Qu’elle est belle cette rentrée en matière du Théâtre de la Bastille, dites ! Nature aime à se cacher sur un plateau nu avec des gestes nus, une appropriation par la chair et le mouvement d’un texte incroyable et limpide que Jacques Bonnaffé et Jonas Chéreau ont la justesse de ne pas rendre évanescent, au contraire. Ils ont la justesse de nous le restituer après qu’il soit passé par leur digestion d’acteurs-danseurs, de volumes de chair en mouvement, de l’endroit où ils sont et où ils se cachent à vue.

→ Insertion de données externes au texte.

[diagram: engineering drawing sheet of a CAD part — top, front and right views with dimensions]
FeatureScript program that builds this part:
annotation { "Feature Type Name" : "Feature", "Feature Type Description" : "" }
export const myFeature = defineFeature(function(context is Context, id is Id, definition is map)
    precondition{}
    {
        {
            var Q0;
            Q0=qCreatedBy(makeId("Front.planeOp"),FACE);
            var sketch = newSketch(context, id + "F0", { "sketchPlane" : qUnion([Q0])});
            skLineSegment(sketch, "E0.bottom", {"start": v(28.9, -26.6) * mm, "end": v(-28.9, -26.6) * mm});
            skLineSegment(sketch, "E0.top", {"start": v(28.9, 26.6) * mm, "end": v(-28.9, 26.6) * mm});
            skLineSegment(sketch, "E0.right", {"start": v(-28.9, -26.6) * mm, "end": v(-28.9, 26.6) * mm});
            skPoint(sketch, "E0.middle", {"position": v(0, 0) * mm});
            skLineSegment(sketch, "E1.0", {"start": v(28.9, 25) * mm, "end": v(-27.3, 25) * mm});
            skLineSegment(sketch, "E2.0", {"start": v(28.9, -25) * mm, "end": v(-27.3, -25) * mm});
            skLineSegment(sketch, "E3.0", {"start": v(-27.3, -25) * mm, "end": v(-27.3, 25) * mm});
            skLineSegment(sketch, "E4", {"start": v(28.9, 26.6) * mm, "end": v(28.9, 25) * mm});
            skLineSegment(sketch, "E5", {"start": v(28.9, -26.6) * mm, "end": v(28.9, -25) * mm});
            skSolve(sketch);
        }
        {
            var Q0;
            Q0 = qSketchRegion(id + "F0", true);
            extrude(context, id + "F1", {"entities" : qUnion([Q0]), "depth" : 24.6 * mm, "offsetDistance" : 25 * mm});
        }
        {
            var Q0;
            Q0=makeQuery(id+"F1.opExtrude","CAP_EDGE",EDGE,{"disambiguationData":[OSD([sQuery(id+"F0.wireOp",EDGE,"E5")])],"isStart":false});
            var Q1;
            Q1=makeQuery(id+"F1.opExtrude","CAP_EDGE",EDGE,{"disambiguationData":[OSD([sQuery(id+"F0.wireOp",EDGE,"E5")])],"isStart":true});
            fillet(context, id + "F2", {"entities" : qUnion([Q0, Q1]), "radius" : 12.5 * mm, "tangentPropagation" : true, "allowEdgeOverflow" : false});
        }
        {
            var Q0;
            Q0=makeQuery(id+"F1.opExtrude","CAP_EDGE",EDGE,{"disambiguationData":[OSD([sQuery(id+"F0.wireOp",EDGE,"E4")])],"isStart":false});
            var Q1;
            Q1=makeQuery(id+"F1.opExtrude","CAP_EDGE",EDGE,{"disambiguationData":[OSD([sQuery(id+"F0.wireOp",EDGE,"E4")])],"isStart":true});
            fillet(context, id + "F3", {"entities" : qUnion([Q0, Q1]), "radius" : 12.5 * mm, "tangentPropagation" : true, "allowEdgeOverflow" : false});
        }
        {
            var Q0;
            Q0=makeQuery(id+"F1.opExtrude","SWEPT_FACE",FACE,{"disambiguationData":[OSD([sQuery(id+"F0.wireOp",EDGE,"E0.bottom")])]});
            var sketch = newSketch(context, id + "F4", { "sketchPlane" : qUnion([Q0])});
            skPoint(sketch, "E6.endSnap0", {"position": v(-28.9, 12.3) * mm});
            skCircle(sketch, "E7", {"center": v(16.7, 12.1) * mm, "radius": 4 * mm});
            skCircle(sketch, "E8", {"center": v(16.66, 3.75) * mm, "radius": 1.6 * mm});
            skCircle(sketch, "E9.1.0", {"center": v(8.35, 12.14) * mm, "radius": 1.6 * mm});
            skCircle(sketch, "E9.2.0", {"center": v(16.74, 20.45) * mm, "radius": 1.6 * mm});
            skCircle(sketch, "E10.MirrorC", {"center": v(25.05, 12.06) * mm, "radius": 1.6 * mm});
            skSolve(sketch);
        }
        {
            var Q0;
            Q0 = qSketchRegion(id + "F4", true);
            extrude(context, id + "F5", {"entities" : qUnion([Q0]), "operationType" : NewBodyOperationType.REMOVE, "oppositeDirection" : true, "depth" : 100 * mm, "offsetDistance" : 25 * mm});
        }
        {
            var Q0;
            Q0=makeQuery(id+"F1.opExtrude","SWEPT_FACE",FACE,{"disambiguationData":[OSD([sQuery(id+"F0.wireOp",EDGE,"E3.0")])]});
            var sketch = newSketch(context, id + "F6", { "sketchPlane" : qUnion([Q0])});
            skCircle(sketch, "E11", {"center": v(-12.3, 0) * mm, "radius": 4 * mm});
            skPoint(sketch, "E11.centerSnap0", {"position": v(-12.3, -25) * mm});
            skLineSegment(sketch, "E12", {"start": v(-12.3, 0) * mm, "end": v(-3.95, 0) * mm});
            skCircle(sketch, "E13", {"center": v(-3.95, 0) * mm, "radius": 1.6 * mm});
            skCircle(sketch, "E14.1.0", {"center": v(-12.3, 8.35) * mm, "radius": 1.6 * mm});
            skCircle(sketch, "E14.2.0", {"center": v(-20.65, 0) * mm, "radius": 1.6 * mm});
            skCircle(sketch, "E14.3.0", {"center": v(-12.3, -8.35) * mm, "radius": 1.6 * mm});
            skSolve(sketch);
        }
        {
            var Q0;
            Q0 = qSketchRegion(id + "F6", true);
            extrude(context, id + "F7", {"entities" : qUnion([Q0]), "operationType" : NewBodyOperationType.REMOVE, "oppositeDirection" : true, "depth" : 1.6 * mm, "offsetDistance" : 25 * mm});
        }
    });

Jacques Bonnaffé aime les mots, les textes qui s’articulent, se poumonent, laissent voir la langue autrement, jouent. Jean-Christophe Bailly en a écrit des textes comme ça, dont « Le visible est le caché », manifeste-poème sur l’animal, l’humain, la nature, le visible et la cachette, l’insondable. Jacques Bonnaffé est aussi un acteur-créateur du corps, qui se meut pour dire, qui cherche par là où son corps va. La rencontre de ce texte et de ce créateur là, et aussi de ce jeune danseur, Jonas Chéreau, fait éclore un spectacle rare, intense, étrange et humble.

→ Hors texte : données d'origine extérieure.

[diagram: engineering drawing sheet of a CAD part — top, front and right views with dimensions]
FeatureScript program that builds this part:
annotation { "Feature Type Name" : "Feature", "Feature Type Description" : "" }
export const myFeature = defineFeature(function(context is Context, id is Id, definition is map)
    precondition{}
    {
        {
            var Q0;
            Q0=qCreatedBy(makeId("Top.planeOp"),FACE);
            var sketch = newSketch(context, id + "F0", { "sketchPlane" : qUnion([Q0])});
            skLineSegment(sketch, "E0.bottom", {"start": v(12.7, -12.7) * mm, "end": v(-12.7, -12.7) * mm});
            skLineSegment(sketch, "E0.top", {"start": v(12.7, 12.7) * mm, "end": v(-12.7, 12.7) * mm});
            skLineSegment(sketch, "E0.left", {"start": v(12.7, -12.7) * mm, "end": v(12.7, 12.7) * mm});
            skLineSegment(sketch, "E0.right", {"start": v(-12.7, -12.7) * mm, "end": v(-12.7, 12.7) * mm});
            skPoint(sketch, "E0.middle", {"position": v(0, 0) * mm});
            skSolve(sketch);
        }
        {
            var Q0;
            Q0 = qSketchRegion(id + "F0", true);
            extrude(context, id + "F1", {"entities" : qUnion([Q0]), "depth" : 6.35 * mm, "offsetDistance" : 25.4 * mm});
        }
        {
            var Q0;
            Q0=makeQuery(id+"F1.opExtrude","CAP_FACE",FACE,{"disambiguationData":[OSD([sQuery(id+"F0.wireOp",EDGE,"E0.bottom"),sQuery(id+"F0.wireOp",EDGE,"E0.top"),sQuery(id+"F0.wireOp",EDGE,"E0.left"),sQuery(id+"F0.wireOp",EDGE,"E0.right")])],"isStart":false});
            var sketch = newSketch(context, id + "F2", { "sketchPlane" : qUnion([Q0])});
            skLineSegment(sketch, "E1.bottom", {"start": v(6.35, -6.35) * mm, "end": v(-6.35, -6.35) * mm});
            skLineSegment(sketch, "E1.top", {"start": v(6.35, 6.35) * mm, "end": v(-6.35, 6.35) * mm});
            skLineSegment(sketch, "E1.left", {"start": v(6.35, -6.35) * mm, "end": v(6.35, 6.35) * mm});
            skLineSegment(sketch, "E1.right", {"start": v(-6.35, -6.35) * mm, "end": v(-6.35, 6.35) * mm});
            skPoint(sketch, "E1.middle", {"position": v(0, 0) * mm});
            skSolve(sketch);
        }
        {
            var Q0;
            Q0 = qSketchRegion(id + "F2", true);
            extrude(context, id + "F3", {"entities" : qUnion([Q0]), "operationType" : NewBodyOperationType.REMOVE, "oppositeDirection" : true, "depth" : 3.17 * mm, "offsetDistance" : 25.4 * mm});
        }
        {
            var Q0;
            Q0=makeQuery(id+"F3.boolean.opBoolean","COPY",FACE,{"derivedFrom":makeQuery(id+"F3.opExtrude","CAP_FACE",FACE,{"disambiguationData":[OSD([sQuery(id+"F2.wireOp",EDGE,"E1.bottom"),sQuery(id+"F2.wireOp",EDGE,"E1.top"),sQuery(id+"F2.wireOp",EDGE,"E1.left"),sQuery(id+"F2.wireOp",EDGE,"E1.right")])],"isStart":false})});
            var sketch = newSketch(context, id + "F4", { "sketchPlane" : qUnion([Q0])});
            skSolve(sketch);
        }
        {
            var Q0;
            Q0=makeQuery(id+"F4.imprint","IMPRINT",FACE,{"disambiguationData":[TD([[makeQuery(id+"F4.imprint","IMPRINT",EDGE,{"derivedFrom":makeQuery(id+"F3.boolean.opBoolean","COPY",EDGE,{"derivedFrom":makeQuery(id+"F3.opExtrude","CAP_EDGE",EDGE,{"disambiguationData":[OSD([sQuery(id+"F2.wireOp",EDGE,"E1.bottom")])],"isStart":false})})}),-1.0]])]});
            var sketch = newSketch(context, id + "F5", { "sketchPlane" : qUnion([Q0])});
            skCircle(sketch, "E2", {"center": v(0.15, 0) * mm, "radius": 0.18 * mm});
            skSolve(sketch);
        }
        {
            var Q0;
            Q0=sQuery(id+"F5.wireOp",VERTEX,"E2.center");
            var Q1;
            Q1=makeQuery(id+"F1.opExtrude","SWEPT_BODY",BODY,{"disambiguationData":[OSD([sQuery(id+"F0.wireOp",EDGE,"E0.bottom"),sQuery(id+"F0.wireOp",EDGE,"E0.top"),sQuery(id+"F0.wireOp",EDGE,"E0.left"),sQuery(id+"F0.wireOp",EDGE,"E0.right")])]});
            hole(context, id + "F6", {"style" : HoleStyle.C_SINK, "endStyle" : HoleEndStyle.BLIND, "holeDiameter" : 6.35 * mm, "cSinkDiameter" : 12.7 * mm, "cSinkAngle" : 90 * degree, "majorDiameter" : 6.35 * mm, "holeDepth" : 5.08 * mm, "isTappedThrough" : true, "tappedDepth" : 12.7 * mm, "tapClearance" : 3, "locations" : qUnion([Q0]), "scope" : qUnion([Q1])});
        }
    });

« L’important c’est avoir un rapport animal avec l’animal » (G. Deleuze)
Il y a en même temps beaucoup et finalement peu à dire sur ce qui est à peine un spectacle, pas non plus une performance. Sur cette pensée qui se matérialise. Beaucoup, parce qu’on en sort rempli, de question, d’observations, de révélateurs. Par révélateurs, j’entends ces remarques, ces phrases, qui mettent des mots sur une pensée qu’on ne savait pas avoir eue, qui disent très justement ce qu’on n’avait pas eu l’idée de formuler. Comme ce titre, « Nature aime à se cacher », un aphorisme d’Héraclite. Phrases qui disent tout à fait ce qu’elles disent. Et même, hors du texte, la façon qui est celle de ces deux-là sur scène de dire et de ne pas dire, de faire sans faire, de prendre leur place pour en changer est en elle même un aphorisme. Leur danse, qui est la danse du poète, danse nietzschéenne est une sentence qui énonce très exactement ce qu’elle entend dire. Et qui énonce un à côté du texte, ne donne absolument pas dans le pléonasme, ce qui est brillant et (parce que) difficile.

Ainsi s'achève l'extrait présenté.